Fall Meditation and Mindfulness Practice

Fall Meditation and Mindfulness Practice

As times and seasons change, the most powerful practices you can keep involves setting aside a peaceful time where there is no agenda. Think of it as downtime for the mind, body and soul. True stability in life derives from the inner spaces of love and light in the self and your inner self as the nonjudgmental witness. Honor quiet time throughout each day to find inner balance in the chaos of activity.

Fallen away from mindful practices? The season of change makes for a great time to begin the practice again. Let the busyness of summer drift into quiet observation of the shifting fall palette. Choose a spot outdoors for a deeper experience in nature, or sit by your favorite window with a cup of tea and listen to yourself.

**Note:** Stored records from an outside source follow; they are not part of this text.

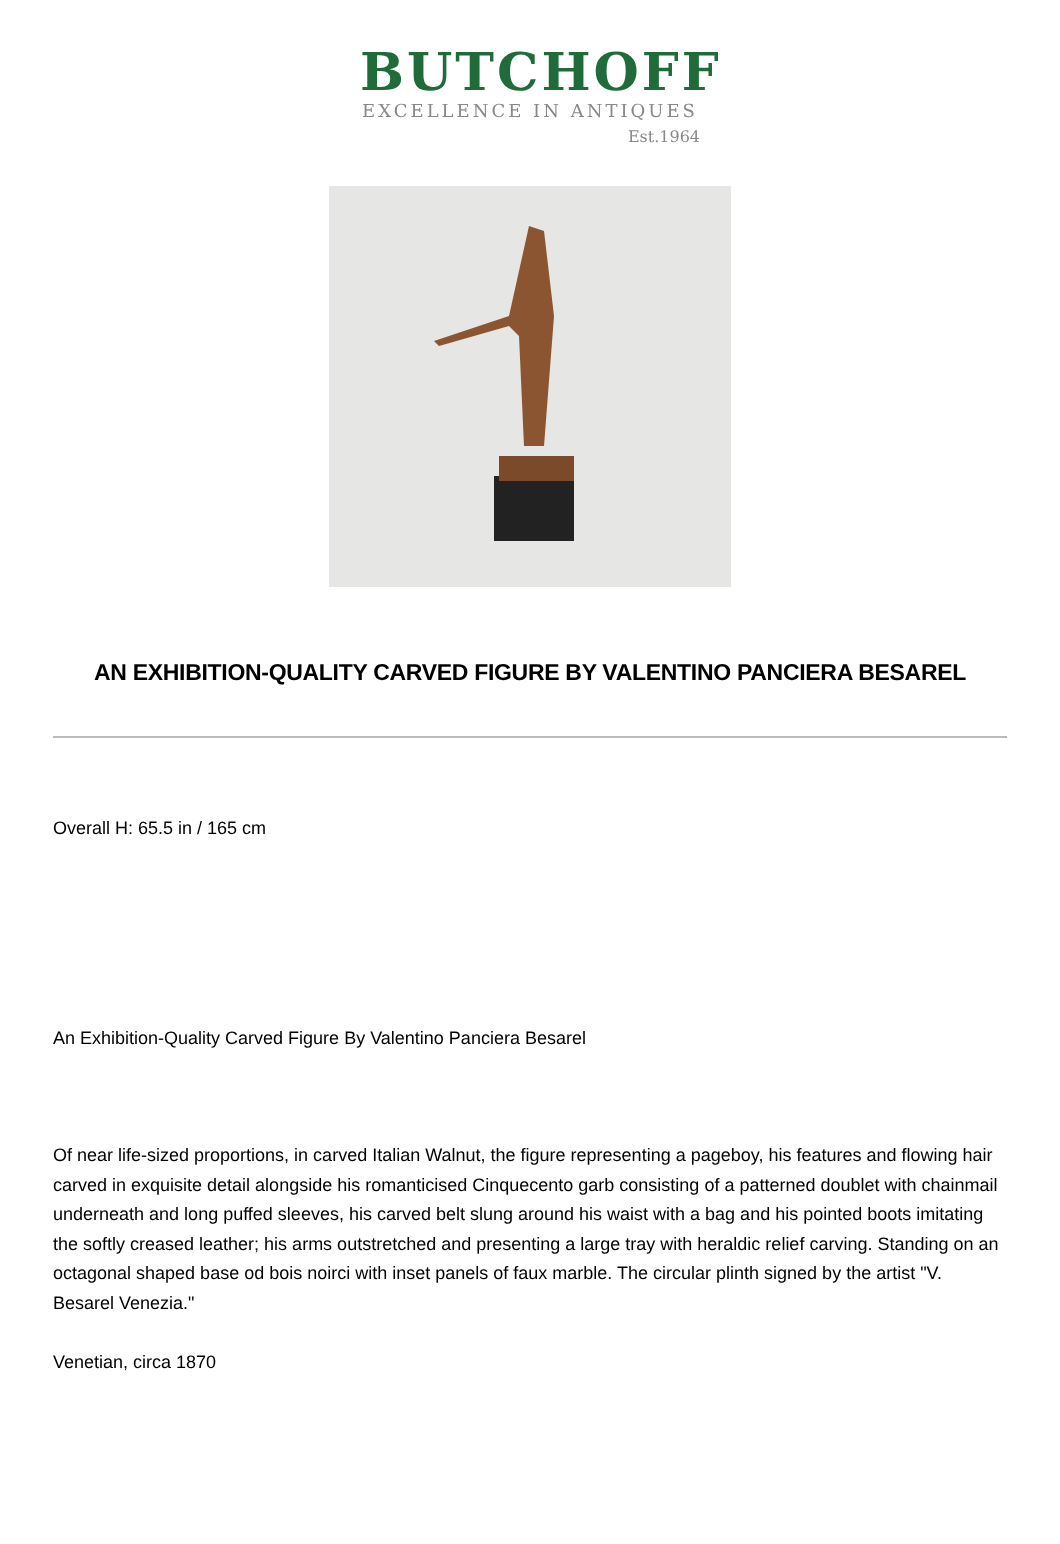BUTCHOFF
EXCELLENCE IN ANTIQUES
Est.1964
AN EXHIBITION-QUALITY CARVED FIGURE BY VALENTINO PANCIERA BESAREL
Overall H: 65.5 in / 165 cm
An Exhibition-Quality Carved Figure By Valentino Panciera Besarel
Of near life-sized proportions, in carved Italian Walnut, the figure representing a pageboy, his features and flowing hair carved in exquisite detail alongside his romanticised Cinquecento garb consisting of a patterned doublet with chainmail underneath and long puffed sleeves, his carved belt slung around his waist with a bag and his pointed boots imitating the softly creased leather; his arms outstretched and presenting a large tray with heraldic relief carving. Standing on an octagonal shaped base od bois noirci with inset panels of faux marble. The circular plinth signed by the artist "V. Besarel Venezia."
Venetian, circa 1870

Finding stillness in other parts of your busy days will also streamline your day without making you feel like you constantly run on autopilot. When you take time to notice the details in one moment, this act expands into other parts of your day to increase your productivity, satisfaction and joy. Find moments to commit to small acts of meaningfulness and doing what you love, and you will finding meaning in other tasks, too — even chores. Nurture yourself and your skin with soothing coconut or olive oil after a hot soak in the tub.

At the end of a long day, practice recapitulation as a mindfulness reset to keep your brain from staying focused on worries and find rest more easily. Recapitulation simply means re-capping each day in the form of a quick reel that you witness without judgment. Close your eyes, breathe deeply and settle in comfortably. Begin with the moment of waking, and move quickly through scenes of your day’s experiences. Observe. Once you finished, ease into bed and get a well-deserved peaceful night’s sleep.